There are few things more dangerous than a bored cartographer with too much ink and not enough understanding.
By the late 19th century, the British Empire had perfected the art of naming what it didn’t know. They had measured the Nile, sketched the Zambezi, and were now busy assigning new identities to old civilizations — like a drunk wedding guest handing out nicknames to strangers.
Enter southern Africa, 1890s.
In marched missionaries with hymnals, administrators with census sheets, and explorers with compasses, all in search of souls, subjects, and sugar. They found people. Many people. Karanga, Zezuru, Ndau, Korekore, Rozvi, Manyika, Barwe, each with their dialects, customs, rainmaking ceremonies, territorial memories, and deep oral genealogies. Each with their own name.
But for the foreign pen, this was a nightmare. There were too many names. Too many variations. Too many voices speaking too many tongues that sounded just similar enough to confuse the ear but distinct enough to resist classification.
And so, the colonizer did what colonizers do when nuance becomes inconvenient: they made something up.
The term “Shona” begins appearing with casual confidence in British documentation in the 1890s. It is not a term sourced from the people themselves, it is a filing category derived from god knows where. A sorting hat for the colonial bureaucracy. A way to separate the “non-Nguni” populations from the “others” they already recognized, like the Ndebele. It was shorthand. It was laziness. It was power.
And if we’re being honest, it was also a bit like saying, “Hey you.”
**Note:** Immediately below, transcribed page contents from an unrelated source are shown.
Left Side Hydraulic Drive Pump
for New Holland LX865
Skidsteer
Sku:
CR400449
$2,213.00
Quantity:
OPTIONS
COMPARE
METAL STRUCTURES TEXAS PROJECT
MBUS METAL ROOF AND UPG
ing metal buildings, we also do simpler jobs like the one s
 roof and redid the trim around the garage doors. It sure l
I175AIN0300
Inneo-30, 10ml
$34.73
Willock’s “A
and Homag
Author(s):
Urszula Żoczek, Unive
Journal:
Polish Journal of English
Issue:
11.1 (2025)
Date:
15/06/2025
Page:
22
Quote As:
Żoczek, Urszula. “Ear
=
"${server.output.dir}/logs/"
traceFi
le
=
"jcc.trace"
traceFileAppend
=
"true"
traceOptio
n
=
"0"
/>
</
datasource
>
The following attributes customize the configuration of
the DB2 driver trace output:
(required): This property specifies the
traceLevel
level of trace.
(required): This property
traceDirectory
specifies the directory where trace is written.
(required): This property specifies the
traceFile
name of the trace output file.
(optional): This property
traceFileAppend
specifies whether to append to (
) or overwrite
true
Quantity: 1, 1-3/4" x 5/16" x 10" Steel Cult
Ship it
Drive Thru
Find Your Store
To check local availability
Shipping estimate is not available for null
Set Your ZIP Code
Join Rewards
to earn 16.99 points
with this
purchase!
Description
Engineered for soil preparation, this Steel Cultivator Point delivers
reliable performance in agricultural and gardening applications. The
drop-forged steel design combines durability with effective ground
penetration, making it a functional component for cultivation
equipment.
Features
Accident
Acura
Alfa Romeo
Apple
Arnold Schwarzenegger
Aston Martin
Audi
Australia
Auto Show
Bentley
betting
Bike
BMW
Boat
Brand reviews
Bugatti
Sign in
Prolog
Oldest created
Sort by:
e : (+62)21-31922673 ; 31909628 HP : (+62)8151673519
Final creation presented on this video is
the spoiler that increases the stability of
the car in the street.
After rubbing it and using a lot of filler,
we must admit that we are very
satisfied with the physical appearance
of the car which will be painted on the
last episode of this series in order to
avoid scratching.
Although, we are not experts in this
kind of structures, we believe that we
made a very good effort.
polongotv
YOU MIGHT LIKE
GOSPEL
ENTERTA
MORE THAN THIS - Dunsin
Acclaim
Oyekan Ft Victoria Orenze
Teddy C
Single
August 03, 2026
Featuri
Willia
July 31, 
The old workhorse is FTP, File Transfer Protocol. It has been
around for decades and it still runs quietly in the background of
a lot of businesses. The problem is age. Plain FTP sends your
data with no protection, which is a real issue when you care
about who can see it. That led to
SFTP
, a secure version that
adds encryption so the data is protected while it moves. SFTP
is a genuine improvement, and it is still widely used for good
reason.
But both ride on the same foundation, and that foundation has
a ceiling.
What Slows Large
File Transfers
Because that’s essentially how “Shona” began. As a placeholder. As a shrug. When you don’t know someone’s name, or worse, don’t care to learn it, you call them whatever helps you sleep at night. And for colonial administrators in Salisbury and London, Shona was just tidy enough to soothe the imperial conscience.
But names are not neutral.
This is where the Acacia Framework of The Thinking Savannah invites us to slow down. If identity is a canopy, it is because it is upheld by deep and layered roots. Every name, every clan, every dialect is a root. Every proverb, every praise song, every totem — a thread in the underground network of cultural nourishment.
So what happens when you cut the roots and staple a new name onto the canopy?
You get a tree that stands — but doesn’t remember where it grew from.
Shona became that label. And over time, through missionary schools and colonial censuses, it went from administrative convenience to accepted identity. A people began to believe the name they were given, not because it reflected them, but because it was repeated. By priests. By teachers. By the state. A foreign name grew local roots, not because it was planted, but because it was pounded into the ground with the weight of empire.
This is not a tragedy. It is a twist. A comic absurdity in the theatre of colonialism. Imagine entire ethnic groups — with proud lineages and sacred histories — being united by a word no ancestor ever spoke. A name that existed on paper before it existed in song. That is the mapmaker’s mistake: assuming that drawing a boundary or naming a people gives you ownership of their soul.
But the soul resists.
Even today, in rural homesteads and nighttime firesides, the elders still speak of mhondoro, not Shona gods. They speak of mutupo, not Shona surnames. They pray in tongues older than the term Shona itself. The canopy may have been renamed, but the roots... the roots are still whispering.
The danger is when we forget to listen.